La loro consuetudine con il web li porta ad essere anche mediamente informati. Ma se provi a chiedergli cosa pensano di fare finito il ciclo di scuole superiori, ad esempio quale facoltà (sempre che vogliano andare all’università) hanno intenzione di scegliere, solo in pochi hanno le idee veramente chiare. Le avranno nitide nel caso in cui dovessero mettere una crocetta su una scheda elettorale? Ho qualche dubbio. Ma e’ un’opinione molto personale e sicuramente fortemente minoritaria.

Però avrei una domanda da fare ai nostri legislatori: lo sapete che alle ultime tornate elettorali i diciottenni che sono andati a votare sono stati meno della meta’ degli aventi diritto (un fenomeno tra l’altro diffuso anche in altre democrazie europee)? E allora, prima di lanciare proposte cosi impegnative come il voto ai sedicenni, non sarebbe meglio cercare di capire perché la metà dei diciottenni italiani non fa salti di gioia nel momento in cui può esprimere la sua opinione con il voto? Io ricordo benissimo la prima volta che arrivai all’età per votare, non vedevo l’ora che ci fosse una consultazione qualunque per ritirare quella tesserina, e quando il momento arrivò fu un’emozione enorme andare dietro la tendina e mettere la mia crocetta.
Ero convinta che anche quella croce avrebbe contribuito a cambiare le cose e rendere il mondo meno ingiusto. E ancora adesso, nonostante tutto, ci spero. E comunque sono tra quelle persone che pensano che astenersi vuol dire iscriversi da soli nel partito dei perdenti.

Mi piacerebbe convincere di questo anche i giovani che scelgono di non votare perché sentono la politica distante dal loro mondo. Ecco questo sarebbe il vero cambiamento: convincere chi il diritto già ce l’ha a capire che il suo voto conta. E lasciare chi è ancora un ragazzino di avere il tempo di maturare le proprie idee, senza il rischio di essere strumentalizzato.
Intanto diamogli davvero qualcosa a questi ragazzi, scuole che non cadano a pezzi ad esempio, oppure insegnanti capaci di trasferire entusiasmo. Investiamo più soldi nella ricerca e nell’innovazione.

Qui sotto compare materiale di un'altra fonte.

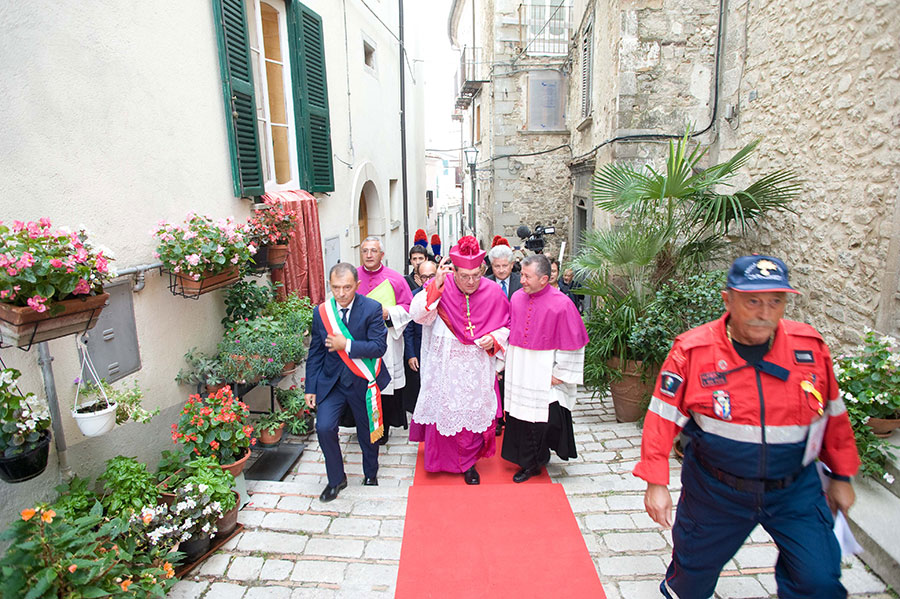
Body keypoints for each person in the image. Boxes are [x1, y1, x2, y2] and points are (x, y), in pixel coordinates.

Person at [633, 255, 860, 599]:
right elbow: (661, 418)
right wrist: (656, 482)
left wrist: (841, 476)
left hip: (794, 491)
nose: (764, 311)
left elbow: (834, 416)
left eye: (775, 301)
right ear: (728, 299)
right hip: (716, 491)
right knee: (690, 581)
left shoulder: (810, 348)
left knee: (820, 581)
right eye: (752, 300)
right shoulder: (693, 351)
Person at [409, 236, 510, 484]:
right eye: (464, 276)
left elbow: (507, 326)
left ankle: (469, 464)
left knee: (470, 415)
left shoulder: (494, 291)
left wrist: (495, 340)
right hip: (445, 365)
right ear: (454, 271)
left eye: (476, 275)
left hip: (475, 365)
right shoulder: (442, 285)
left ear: (483, 271)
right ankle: (440, 460)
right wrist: (436, 286)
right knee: (445, 411)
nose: (471, 281)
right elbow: (418, 315)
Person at [305, 263, 391, 502]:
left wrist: (347, 345)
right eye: (336, 288)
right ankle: (336, 479)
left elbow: (378, 346)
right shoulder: (322, 312)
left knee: (367, 431)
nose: (341, 294)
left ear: (357, 285)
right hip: (331, 382)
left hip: (362, 381)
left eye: (347, 287)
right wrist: (310, 387)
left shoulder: (372, 309)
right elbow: (315, 352)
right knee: (324, 428)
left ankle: (370, 473)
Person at [501, 254, 589, 482]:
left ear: (544, 279)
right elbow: (509, 331)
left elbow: (573, 341)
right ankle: (528, 457)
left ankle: (533, 463)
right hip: (520, 367)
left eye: (527, 276)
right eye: (521, 275)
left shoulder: (562, 303)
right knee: (519, 416)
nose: (521, 280)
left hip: (544, 370)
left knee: (541, 419)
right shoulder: (517, 298)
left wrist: (560, 374)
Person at [355, 236, 413, 444]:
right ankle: (362, 427)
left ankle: (383, 429)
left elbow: (409, 308)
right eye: (365, 251)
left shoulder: (396, 279)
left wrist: (389, 313)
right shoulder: (352, 278)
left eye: (373, 251)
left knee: (384, 386)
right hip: (359, 342)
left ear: (382, 254)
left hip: (387, 342)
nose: (369, 255)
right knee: (359, 385)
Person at [402, 259, 437, 414]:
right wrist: (410, 354)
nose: (428, 281)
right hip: (419, 349)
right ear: (418, 278)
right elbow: (408, 329)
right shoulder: (414, 297)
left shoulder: (447, 295)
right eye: (424, 277)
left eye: (432, 276)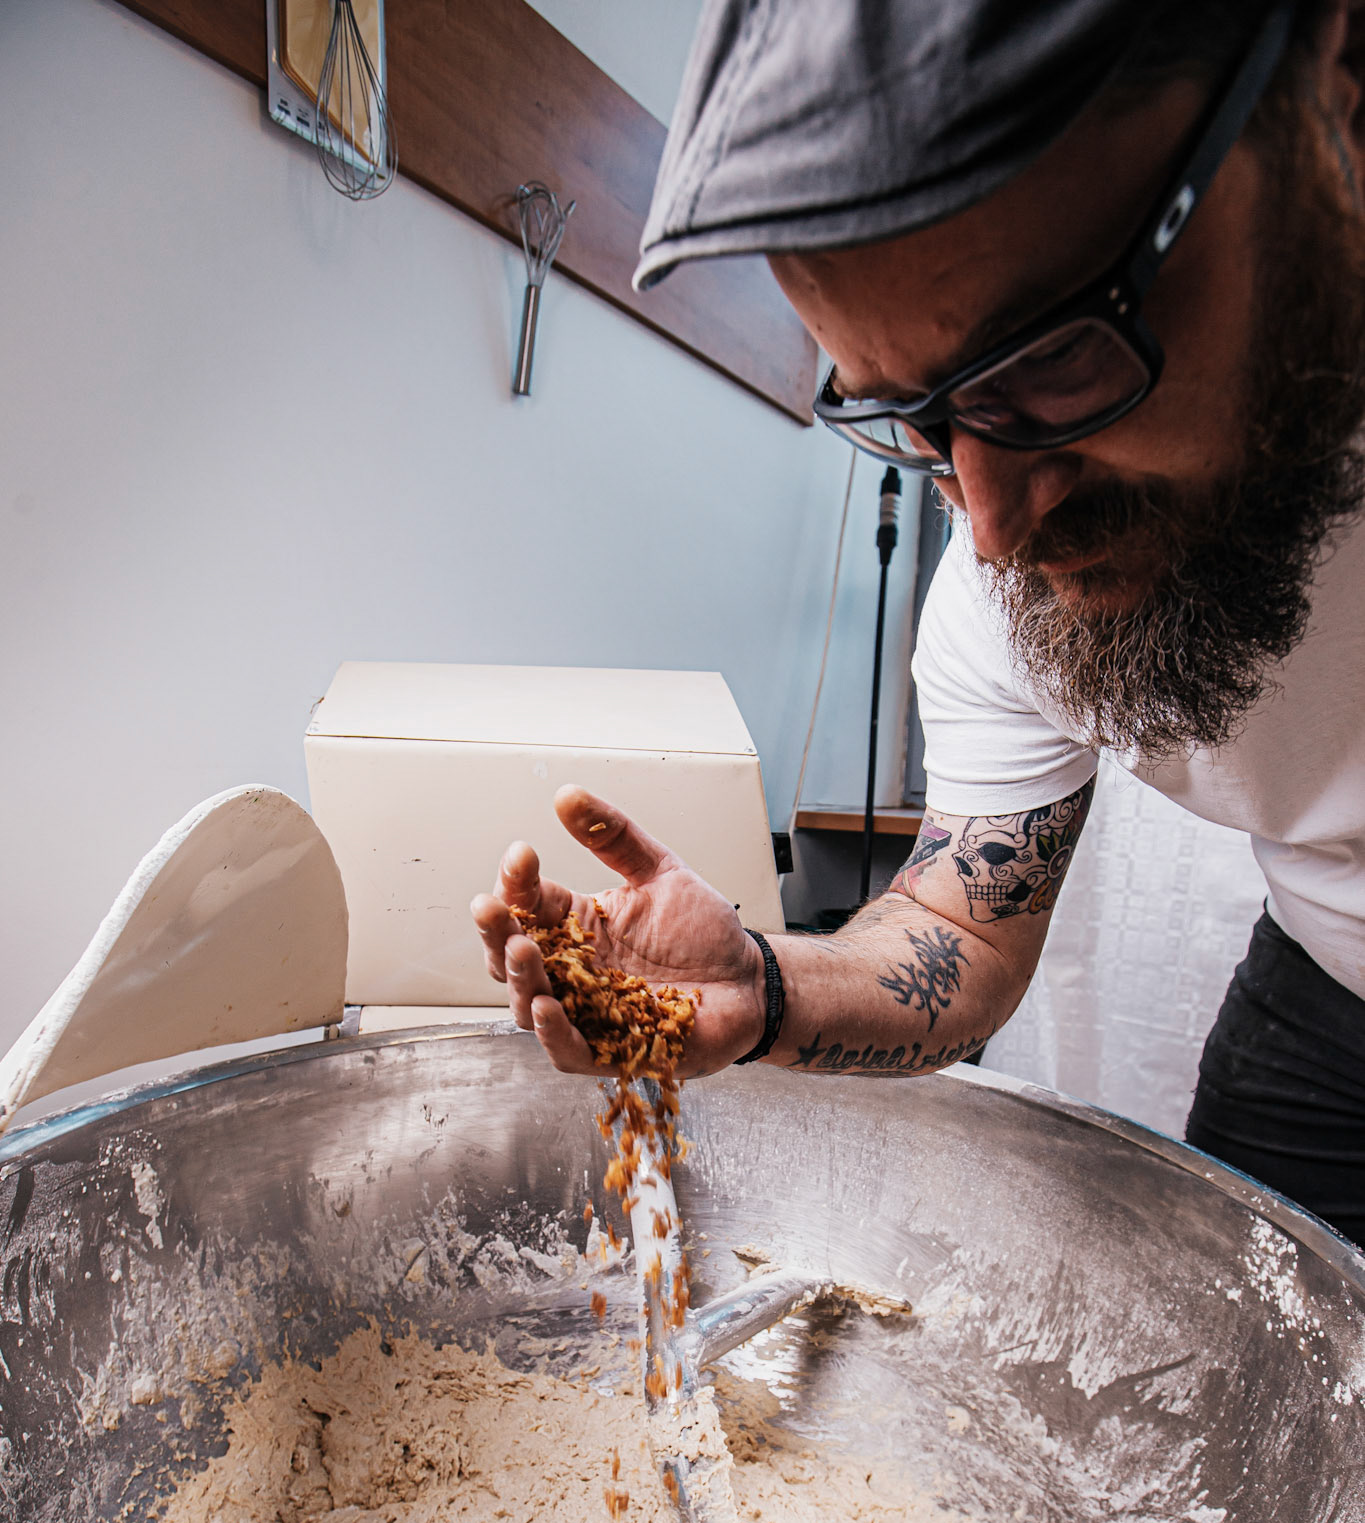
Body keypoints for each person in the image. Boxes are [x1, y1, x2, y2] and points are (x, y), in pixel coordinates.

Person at [473, 0, 1365, 1248]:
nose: (990, 527)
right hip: (1334, 983)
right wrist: (764, 985)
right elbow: (962, 927)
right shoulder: (1010, 588)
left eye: (1057, 361)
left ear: (1338, 87)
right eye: (915, 418)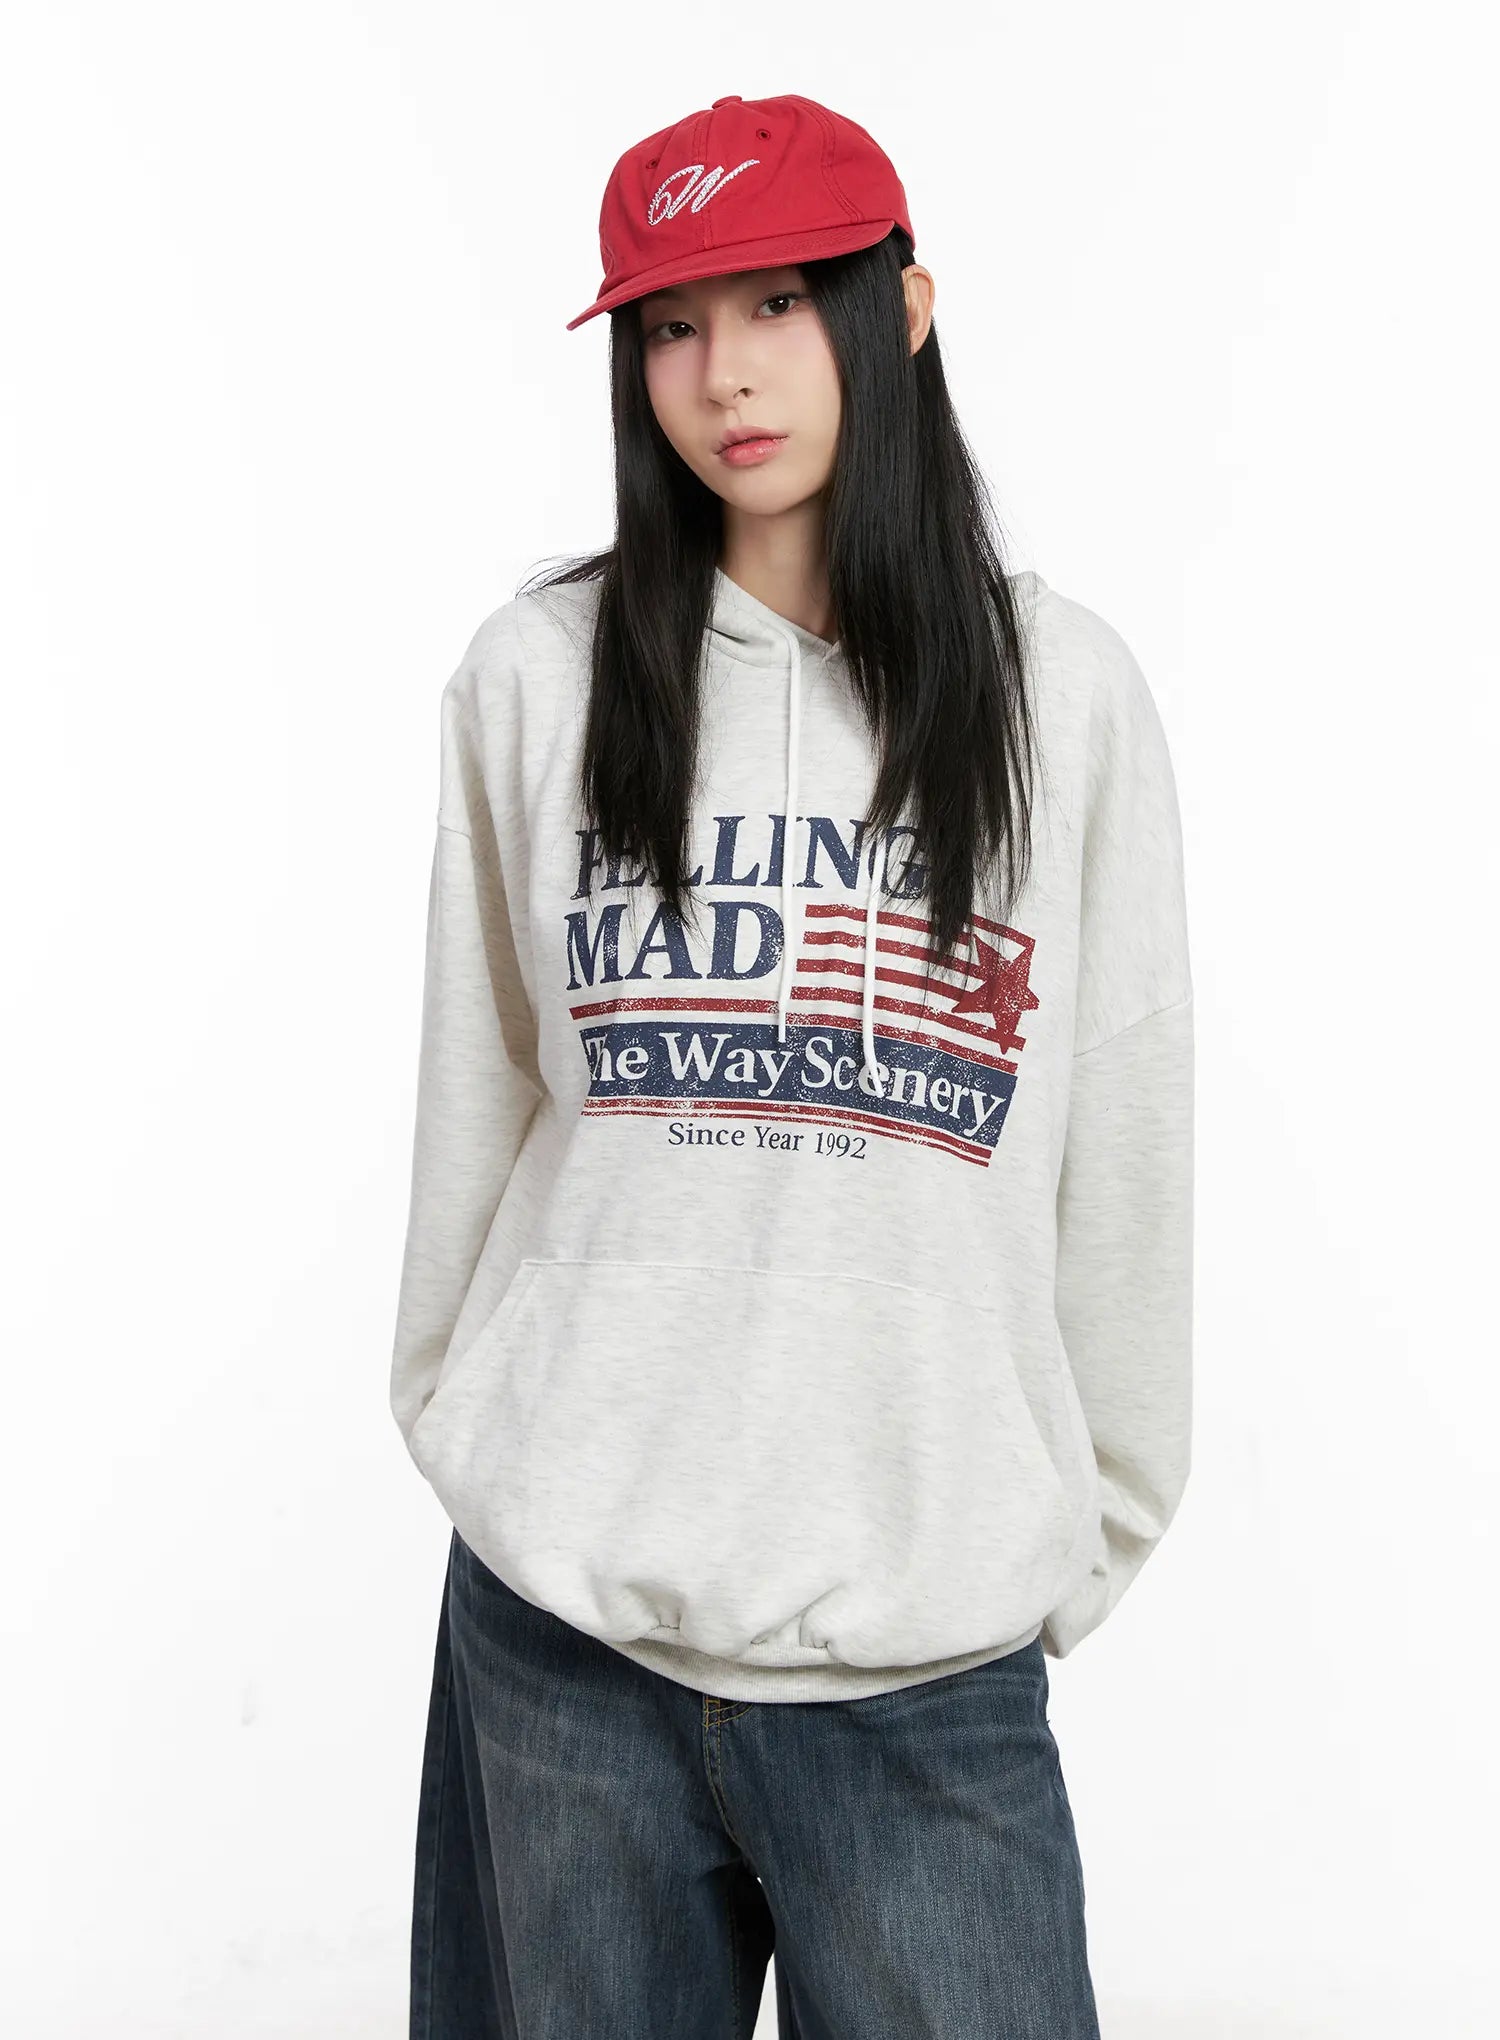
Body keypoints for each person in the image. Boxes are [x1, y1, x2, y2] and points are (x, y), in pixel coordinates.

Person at [390, 90, 1193, 2040]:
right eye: (670, 325)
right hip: (564, 1655)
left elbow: (1128, 1147)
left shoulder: (1062, 698)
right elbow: (476, 1108)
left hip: (926, 1673)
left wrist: (1053, 1539)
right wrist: (486, 1437)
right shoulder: (538, 681)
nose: (724, 377)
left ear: (899, 308)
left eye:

Diamogli soprattutto la possibilità di trovare un lavoro adeguato alle loro aspirazioni. E facciamo in modo che, dopo aver fatto le loro utili esperienze all’estero, abbiano la voglia e la possibilità di tornare. Ma capisco che è più facile stampare un milione di tessere elettorali in più e poi brindare alla rivoluzione.